Source text:
I've always said that there must be a hundred reasons for blood glucose levels to vary, and that we understand about fifty of them. I think we can now say that another reason has been identified.
A recent article in Diabetes Care, Changes in Altitude Cause Unintended Insulin Delivery From Insulin Pumps, investigated changes in insulin pumps' delivery rates during air travel. The authors state that they had found 50 children and adults using insulin pumps who reported hypoglycemia after beginning commercial air travel. Come to think of it, I have also had hypoglycemia during long flights, but I always associated the change in blood glucose to the inevitable hassles of flight days, with meal timing being off, and brisk walking through huge and confusing airport terminals to catch close connections, and I hadn't previously associated my hypos to the decrease in air pressure.
The authors, with assistance from airline and engineering experts, found that insulin pumps deliver unexpected extra insulin when at high altitude conditions. The high altitude conditions could be mimicked in a hypobaric chamber, and were actually studied during a jet airplane flight. They used 10 pumps, 5 from one manufacturer and 5 from another, and loaded the insulin pumps at sea level. Whether in the hypobaric chamber or in flight, decreased air pressure caused the pumps to deliver extra insulin; the flight caused even more insulin delivery than the chamber (1.37 units of extra insulin for one brand and 1.01 units for the other). And approximately the reverse was seen when air pressure was subsequently increased: insulin was sucked back into the pumps (but less than the outflow: 0.87 and 0.58 units for the two brands of pumps).

What you need to do:
1. Reproduce, word for word, the stretch of the passage on insulin pumps and altitude from "The authors, with" through "brands of pumps).".
2. Continue the passage on insulin pumps and altitude, beginning after its last sentence.

Record set:
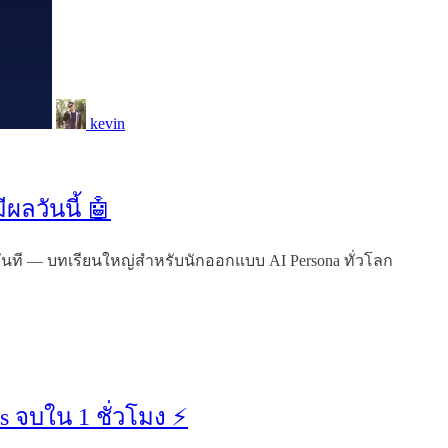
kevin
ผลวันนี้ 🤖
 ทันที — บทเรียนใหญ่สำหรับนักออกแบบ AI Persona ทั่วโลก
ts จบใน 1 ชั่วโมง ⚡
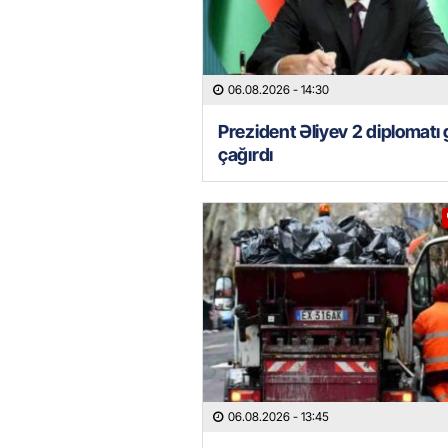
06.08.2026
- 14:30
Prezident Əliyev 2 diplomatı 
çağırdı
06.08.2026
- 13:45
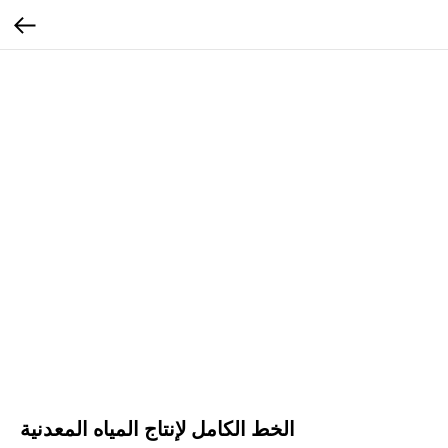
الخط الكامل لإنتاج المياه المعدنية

Answers by item number:
1.
The authors, with assistance from airline and engineering experts, found that insulin pumps deliver unexpected extra insulin when at high altitude conditions. The high altitude conditions could be mimicked in a hypobaric chamber, and were actually studied during a jet airplane flight. They used 10 pumps, 5 from one manufacturer and 5 from another, and loaded the insulin pumps at sea level. Whether in the hypobaric chamber or in flight, decreased air pressure caused the pumps to deliver extra insulin; the flight caused even more insulin delivery than the chamber (1.37 units of extra insulin for one brand and 1.01 units for the other). And approximately the reverse was seen when air pressure was subsequently increased: insulin was sucked back into the pumps (but less than the outflow: 0.87 and 0.58 units for the two brands of pumps).

2.
The explanation for the extra insulin delivery is gas bubbles: some bubbles that form when air pressure is reduced, and others that already existed, but both of which expand as pressure reduces, thus forcing insulin out of the pumps' storage chambers. The more insulin in the pump, the more bubbles. Then, as the airplane descends and air pressure increases, the bubbles redissolve and insulin is sucked back.
The research was very clear on this, but the logical question of whether this does in fact result in early-flight hypoglycemia and subsequent hyperglycemia when landing wasn't studied. They hedge on this: "Excess insulin delivered during ascent in an airplane may cause hypoglycemia 1-2 h later. Hyperglycemia may follow due to decreased insulin deliver during descent. Whether abnormalities in insulin delivery during ï¬‚ight cause clinical effects depend on factors such as insulin sensitivity, current glycemic control, food intake, and pump settings, among others."
But it sure does sound logical. In pump patients with ultra-tight diabetes control, it's one more factor that can influence BG levels.
(The authors also present lengthy, overly complex, and somewhat confusing recommendations for pumpers when flying, but that's another story. My plan will simply be to cut back on my pump's basal rate before takeoff, and resume normal insulin delivery when the plane lands.)